For absolute physical speed, use data.table directly. While
the learning curve might be longer, the improvement of computation
performance pays off if you are dealing with large datasets frequently.
There are several ways to cut into data.table syntax to gain
higher performance in tidyfst. A convenient way is to use the
DT[I,J,BY]
syntax after the pipe(%>%
).
library(tidyfst)
#> Thank you for using tidyfst!
#> To acknowledge our work, please cite the package:
#> Huang et al., (2020). tidyfst: Tidy Verbs for Fast Data Manipulation.
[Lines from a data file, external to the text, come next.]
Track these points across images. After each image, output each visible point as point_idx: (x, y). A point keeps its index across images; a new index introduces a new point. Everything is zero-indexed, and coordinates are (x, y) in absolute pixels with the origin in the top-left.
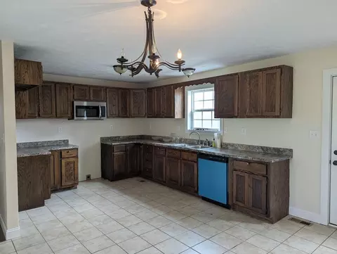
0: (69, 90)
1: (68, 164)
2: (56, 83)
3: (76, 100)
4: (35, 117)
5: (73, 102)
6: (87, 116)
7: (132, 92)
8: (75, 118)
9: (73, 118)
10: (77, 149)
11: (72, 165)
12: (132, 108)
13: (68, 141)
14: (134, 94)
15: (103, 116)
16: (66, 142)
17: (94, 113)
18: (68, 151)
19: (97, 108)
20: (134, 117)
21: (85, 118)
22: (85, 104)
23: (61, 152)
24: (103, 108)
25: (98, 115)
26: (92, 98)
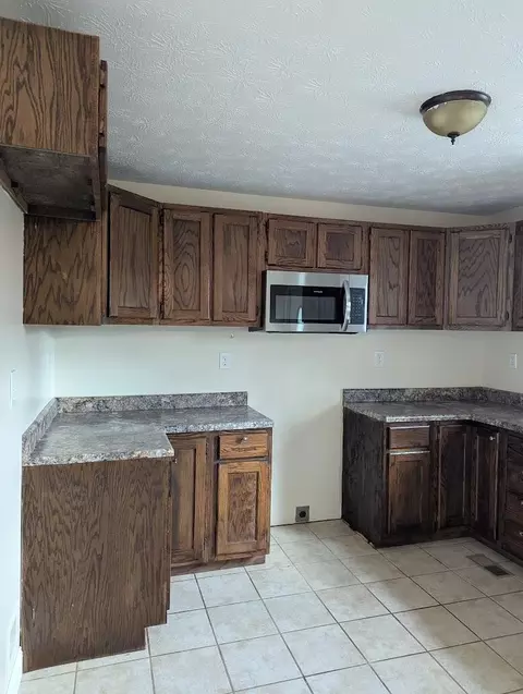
0: (254, 235)
1: (237, 479)
2: (214, 213)
3: (273, 266)
4: (148, 321)
5: (264, 274)
6: (304, 321)
7: (455, 239)
8: (269, 326)
9: (259, 325)
10: (269, 430)
11: (251, 485)
12: (454, 296)
13: (245, 395)
14: (464, 247)
15: (357, 319)
16: (239, 399)
17: (328, 308)
18: (240, 435)
19: (338, 294)
20: (458, 327)
21: (300, 327)
22: (301, 279)
23: (217, 438)
24: (357, 292)
25: (339, 319)
26: (322, 262)
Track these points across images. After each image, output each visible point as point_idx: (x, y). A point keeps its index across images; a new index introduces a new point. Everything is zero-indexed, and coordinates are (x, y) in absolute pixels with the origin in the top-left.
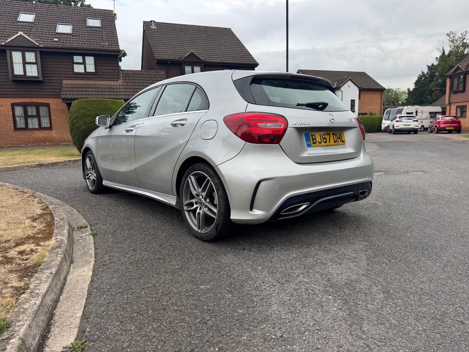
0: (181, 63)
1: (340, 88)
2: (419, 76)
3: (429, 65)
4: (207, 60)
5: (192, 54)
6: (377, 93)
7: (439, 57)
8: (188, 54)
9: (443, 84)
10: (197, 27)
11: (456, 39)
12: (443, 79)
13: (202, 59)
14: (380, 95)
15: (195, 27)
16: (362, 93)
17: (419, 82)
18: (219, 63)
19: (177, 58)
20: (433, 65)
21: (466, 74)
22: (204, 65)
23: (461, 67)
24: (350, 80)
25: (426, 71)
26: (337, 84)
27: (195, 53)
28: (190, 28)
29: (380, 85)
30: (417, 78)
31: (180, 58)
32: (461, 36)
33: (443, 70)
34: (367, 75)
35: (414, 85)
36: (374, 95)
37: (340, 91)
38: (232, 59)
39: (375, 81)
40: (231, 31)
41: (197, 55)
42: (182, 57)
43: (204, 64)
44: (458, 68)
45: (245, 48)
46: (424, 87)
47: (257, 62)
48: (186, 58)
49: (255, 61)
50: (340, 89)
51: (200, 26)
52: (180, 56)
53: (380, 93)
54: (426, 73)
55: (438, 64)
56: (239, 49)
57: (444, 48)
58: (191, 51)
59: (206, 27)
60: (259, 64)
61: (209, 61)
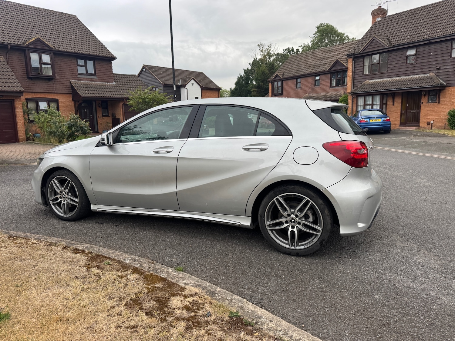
0: (24, 48)
1: (185, 85)
2: (238, 78)
3: (245, 69)
4: (57, 48)
5: (38, 40)
6: (214, 92)
7: (251, 63)
8: (33, 39)
9: (258, 86)
10: (35, 9)
11: (265, 50)
12: (258, 83)
13: (52, 47)
14: (217, 94)
15: (33, 8)
16: (203, 91)
17: (238, 83)
18: (72, 53)
19: (19, 43)
20: (248, 69)
21: (283, 81)
22: (55, 54)
23: (279, 75)
24: (193, 79)
25: (243, 74)
26: (181, 82)
27: (42, 39)
28: (26, 9)
29: (216, 85)
30: (236, 80)
31: (24, 43)
32: (268, 48)
33: (258, 75)
34: (205, 75)
35: (235, 85)
36: (212, 94)
37: (185, 89)
38: (86, 49)
39: (212, 81)
40: (77, 18)
41: (45, 41)
42: (26, 42)
43: (55, 52)
44: (277, 76)
45: (97, 39)
46: (243, 87)
47: (114, 55)
48: (30, 44)
49: (112, 54)
50: (185, 87)
51: (39, 8)
52: (23, 41)
53: (217, 92)
54: (243, 76)
55: (251, 69)
56: (91, 39)
57: (256, 56)
58: (37, 36)
59: (46, 10)
60: (116, 58)
61: (60, 49)
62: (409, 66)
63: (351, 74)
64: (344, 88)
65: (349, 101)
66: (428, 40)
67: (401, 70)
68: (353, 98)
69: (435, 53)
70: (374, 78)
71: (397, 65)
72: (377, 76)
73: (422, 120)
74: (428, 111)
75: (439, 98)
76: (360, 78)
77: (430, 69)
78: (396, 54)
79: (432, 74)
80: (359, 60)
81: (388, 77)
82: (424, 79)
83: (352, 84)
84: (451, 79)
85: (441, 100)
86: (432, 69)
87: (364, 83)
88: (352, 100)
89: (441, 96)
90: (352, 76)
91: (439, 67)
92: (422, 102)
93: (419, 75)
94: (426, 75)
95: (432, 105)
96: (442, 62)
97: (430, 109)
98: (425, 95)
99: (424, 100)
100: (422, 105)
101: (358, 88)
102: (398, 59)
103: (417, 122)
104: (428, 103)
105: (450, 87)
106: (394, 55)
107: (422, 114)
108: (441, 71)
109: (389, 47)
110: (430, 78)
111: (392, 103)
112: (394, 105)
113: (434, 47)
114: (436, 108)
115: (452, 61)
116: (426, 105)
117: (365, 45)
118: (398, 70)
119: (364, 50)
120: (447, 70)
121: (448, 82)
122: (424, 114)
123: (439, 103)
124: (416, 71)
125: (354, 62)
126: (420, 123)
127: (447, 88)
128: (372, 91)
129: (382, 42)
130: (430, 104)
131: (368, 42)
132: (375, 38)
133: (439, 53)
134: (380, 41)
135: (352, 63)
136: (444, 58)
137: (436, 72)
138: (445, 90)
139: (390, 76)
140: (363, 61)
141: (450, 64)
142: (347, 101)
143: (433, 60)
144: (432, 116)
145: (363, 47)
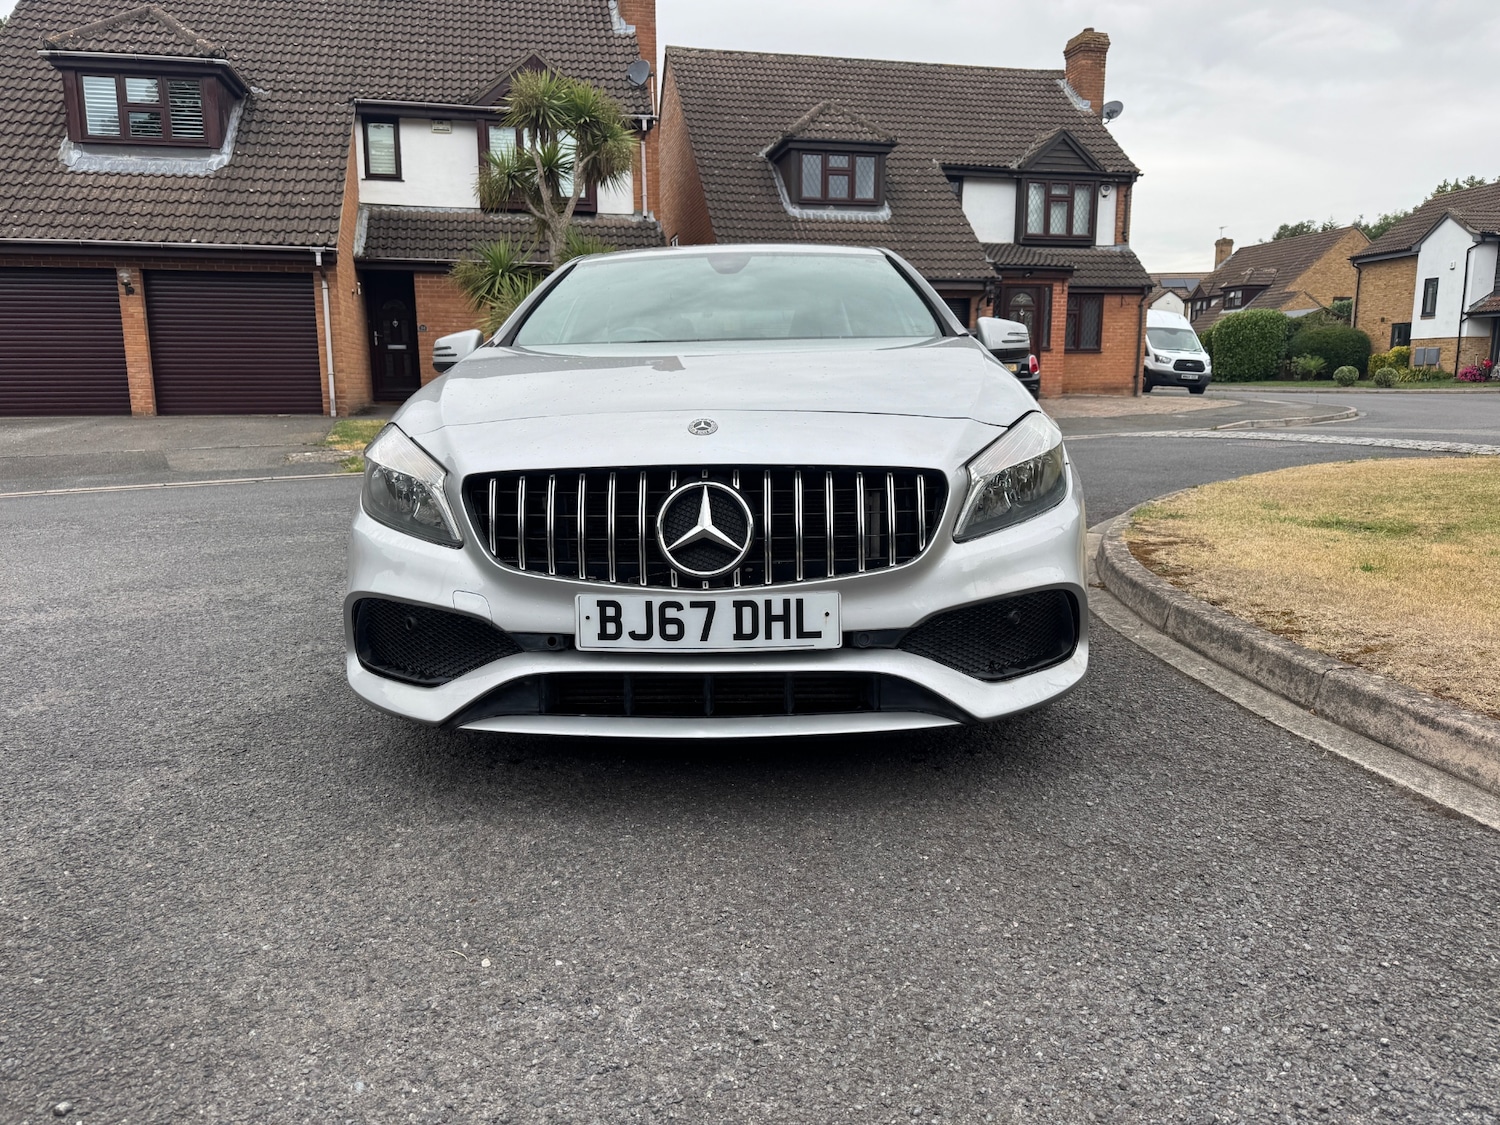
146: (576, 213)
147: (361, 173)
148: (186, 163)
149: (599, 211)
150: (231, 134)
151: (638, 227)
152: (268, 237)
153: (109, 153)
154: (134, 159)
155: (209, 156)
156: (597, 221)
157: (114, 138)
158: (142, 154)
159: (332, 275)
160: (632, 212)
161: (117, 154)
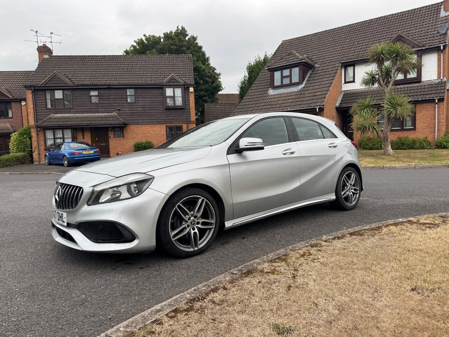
62: (94, 105)
63: (32, 106)
64: (10, 121)
65: (32, 134)
66: (108, 86)
67: (86, 108)
68: (37, 131)
69: (115, 97)
70: (59, 113)
71: (82, 103)
72: (63, 110)
73: (112, 151)
74: (116, 144)
75: (123, 133)
76: (43, 111)
77: (112, 110)
78: (79, 92)
79: (114, 114)
80: (40, 93)
81: (75, 112)
82: (109, 117)
83: (34, 116)
84: (130, 119)
85: (124, 135)
86: (114, 110)
87: (50, 116)
88: (36, 133)
89: (124, 132)
90: (34, 108)
91: (119, 109)
92: (109, 136)
93: (104, 114)
94: (110, 114)
95: (118, 139)
96: (121, 104)
97: (117, 142)
98: (111, 131)
99: (111, 134)
100: (110, 139)
101: (45, 122)
102: (82, 97)
103: (107, 153)
104: (115, 137)
105: (130, 125)
106: (78, 93)
107: (111, 147)
108: (121, 112)
109: (73, 85)
110: (114, 117)
111: (82, 137)
112: (85, 138)
113: (113, 91)
114: (122, 142)
115: (128, 105)
116: (113, 139)
117: (46, 79)
118: (83, 108)
119: (45, 84)
120: (126, 112)
121: (128, 121)
122: (113, 147)
123: (123, 137)
124: (100, 110)
125: (33, 94)
126: (110, 154)
127: (128, 126)
128: (62, 125)
129: (65, 80)
130: (116, 138)
131: (49, 77)
132: (56, 75)
133: (118, 97)
134: (62, 78)
135: (31, 95)
136: (123, 102)
137: (118, 112)
138: (126, 128)
139: (77, 112)
140: (44, 94)
141: (127, 107)
142: (31, 134)
143: (114, 102)
144: (119, 148)
145: (44, 81)
146: (393, 85)
147: (343, 82)
148: (293, 89)
149: (422, 80)
150: (306, 79)
151: (438, 83)
152: (306, 106)
153: (278, 89)
154: (283, 90)
155: (299, 86)
156: (421, 84)
157: (279, 85)
158: (285, 88)
159: (322, 114)
160: (437, 79)
161: (280, 89)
Journal of Open Source Software, 5(52), 2388, https://doi.org/10.21105/joss.02388
iris %>%
as_dt()%>% #coerce a data.frame to data.table
.[,.SD[1],by = Species]
#> Species Sepal.Length Sepal.Width Petal.Length Petal.Width
#> <fctr> <num> <num> <num> <num>
#> 1: setosa 5.1 3.5 1.4 0.2
#> 2: versicolor 7.0 3.2 4.7 1.4
#> 3: virginica 6.3 3.3 6.0 2.5
This syntax is not so consistent with the tidy syntax, therefore
in_dt
is also designed for the short cut to
data.table method, which could be used as:
iris %>%
in_dt(,.SD[1],by = Species)
#> Species Sepal.Length Sepal.Width Petal.Length Petal.Width
#> <fctr> <num> <num> <num> <num>
#> 1: setosa 5.1 3.5 1.4 0.2
#> 2: versicolor 7.0 3.2 4.7 1.4
#> 3: virginica 6.3 3.3 6.0 2.5
in_dt
follows the basic principals of tidyfst,
which include: (1) Never use in place replacement. Therefore, the in
place functions like :=
will still return the results. (2)
Always recieves a data frame (data.frame/tibble/data.table) and returns
a data.table. This means you don’t have to write
as.data.table
or as_dt
all the time as long as
you are working on data frames in R.